Benefits of CI/CD
More frequent code deployments
Organizations that build CI/CD pipelines can push out code faster. By standardizing builds, developing tests, and automating deployments, teams can devote more time to improving applications, and less time on the technical processes of delivering code to different environments.
Working seamlessly with many environments
As noted above, software development teams usually access several development and testing environments for testing and review of application code. With CI/CD, teams can still bring code to various environments without concerns about throwing projects off schedule.
Drives regression testing
With automated testing, which identifies when builds pass or fail, engineers can also move code through regression tests. Regression tests help ensure that code doesn't break a software build when it's merged with other trunks and confirm that code is working as expected.
It's a good idea to ask developers to run regression tests in all environments, so that developers only send tests to version control when all their tests pass.
Improved project collaboration and quality
Since developers who adopt CI/CD commit code more often, teams can quickly identify quality issues with smaller code packages, instead of larger ones created later along project timelines. Also, when developers have shorter commit cycles, they probably won't edit the same code and need merges.
Teams using CI/CD also tend to front-load their quality checks, like starting out with version control configuration and practice definitions.

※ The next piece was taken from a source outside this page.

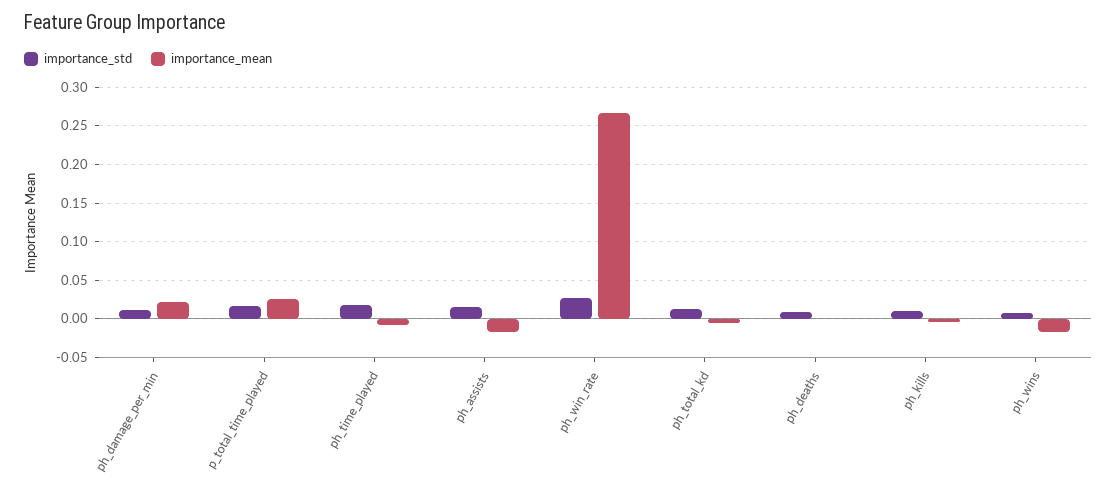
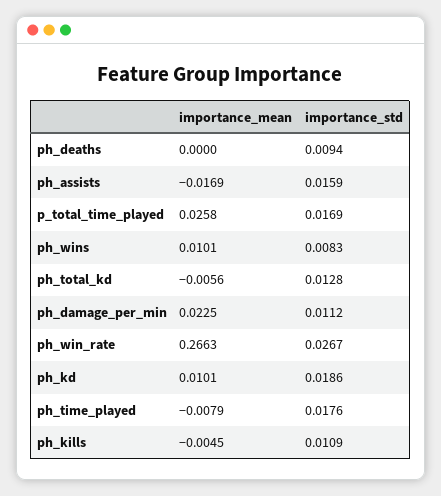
importance_mean, ph_wins: -0.02 -> 0.0101
importance_mean, ph_kd: none -> 0.0101
importance_std, ph_kd: none -> 0.0186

In addition to frequently checking code, developers will manage features and fixes on different timelines, and can then control which code and features are ready for production.
Better adoption
A well-built and feature-rich application isn't worth much if end users don't use it. CI/CD helps monitor uptake and usage of applications. It also allows teams to make constant improvements, such as changes to the user experience and the addition of in-app guides, to encourage users to use the application and its features.

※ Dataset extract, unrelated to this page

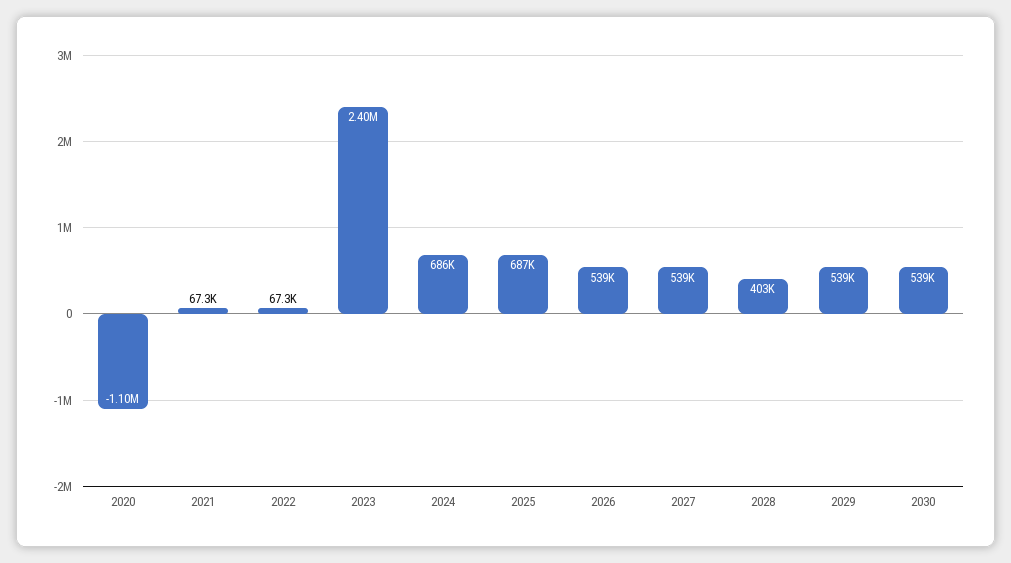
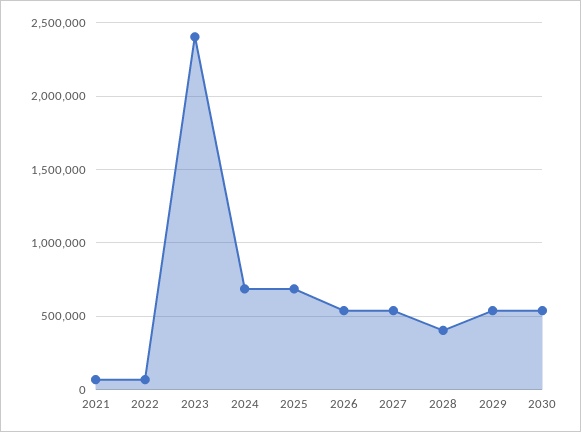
2020: -1100000 -> none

This constant monitoring for improvement helps drive adoption even as the user base and usage patterns change.
Better user experience
Delivering a good user experience requires trial and error by development teams. Applications improve when teams monitor usage and make changes based on what they learn. When their observations show that users aren't clicking on a particular button or using a feature, software developers can move the button or feature until usage goes up.

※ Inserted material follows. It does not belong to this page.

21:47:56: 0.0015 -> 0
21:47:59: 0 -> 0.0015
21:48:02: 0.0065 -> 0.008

If metrics show it's taking too long to load an image and users don't wait for it to load, developers can improve load times. In every case, continuous delivery creates the feedback loop needed to measure and improve user experience.
Reduced development costs
With a common, consistent set of development and testing tools, software development teams can avoid the extra costs associated with managing and licensing different applications. When CI/CD supports automation, teams gain economies of scale for developing and releasing applications.
More secure applications
Because CI/CD simplifies software development, teams can deliver higher-quality applications. Developers can also validate application security during development instead of waiting for the testing stage, helping to reduce or avoid rework of application code.
Higher productivity
The ability to integrate developers and processes through CI/CD can increase productivity and collaboration among teams working on a project, especially when those teams are scattered geographically.
Accelerates scaling
For organizations that expect to grow, CI/CD can easily scale by team sizes, codebases, and infrastructure. CI/CD can reduce code integration workflows that are no longer needed, thereby also eliminating unnecessary team communications.
CI/CD also helps reduce dependencies within teams, which means developers can work in silos on their features with the confidence that code will integrate without failing.
Generates feedback
Features move forward faster when teams get feedback on approaches. Feedback allows teams to measure results so they have firm evidence on which to base new projects. When teams get rapid answers on which workflows and approaches deliver successful builds, that knowledge goes into every future build.